> [WRITTEN TASK] Return the records word for word. Pictures do not belong in the copy.

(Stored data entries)

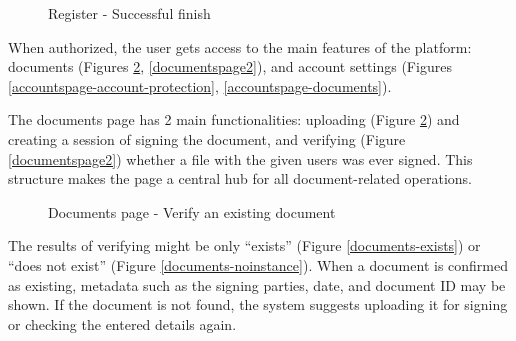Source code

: \begin{figure}[H]
    \centering
    \caption{Register - Successful finish}
    \label{successregister}
\end{figure}

When authorized, the user gets access to the main features of the platform: documents (Figures \ref{documentspage1}, \ref{documentspage2}), and account settings (Figures \ref{accountspage-account-protection}, \ref{accountspage-documents}).

The documents page has 2 main functionalities: uploading (Figure \ref{documentspage1}) and creating a session of signing the document, and verifying (Figure \ref{documentspage2}) whether a file with the given users was ever signed. 
This structure makes the page a central hub for all document-related operations. 

\begin{figure}[H]
    \centering
    \caption{Documents page - Verify an existing document}
    \label{documentspage1}
\end{figure}

The results of verifying might be only ``exists'' (Figure \ref{documents-exists}) or ``does not exist'' (Figure \ref{documents-noinstance}). 
When a document is confirmed as existing, metadata such as the signing parties, date, and document ID may be shown. 
If the document is not found, the system suggests uploading it for signing or checking the entered details again.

> [RESPONSE TO THE EXERCISE]
Source code

: \begin{figure}[H]
    \centering
    \caption{Register - Successful finish}
    \label{successregister}
\end{figure}

When authorized, the user gets access to the main features of the platform: documents (Figures \ref{documentspage1}, \ref{documentspage2}), and account settings (Figures \ref{accountspage-account-protection}, \ref{accountspage-documents}).

The documents page has 2 main functionalities: uploading (Figure \ref{documentspage1}) and creating a session of signing the document, and verifying (Figure \ref{documentspage2}) whether a file with the given users was ever signed. 
This structure makes the page a central hub for all document-related operations. 

\begin{figure}[H]
    \centering
    \caption{Documents page - Verify an existing document}
    \label{documentspage1}
\end{figure}

The results of verifying might be only ``exists'' (Figure \ref{documents-exists}) or ``does not exist'' (Figure \ref{documents-noinstance}). 
When a document is confirmed as existing, metadata such as the signing parties, date, and document ID may be shown. 
If the document is not found, the system suggests uploading it for signing or checking the entered details again.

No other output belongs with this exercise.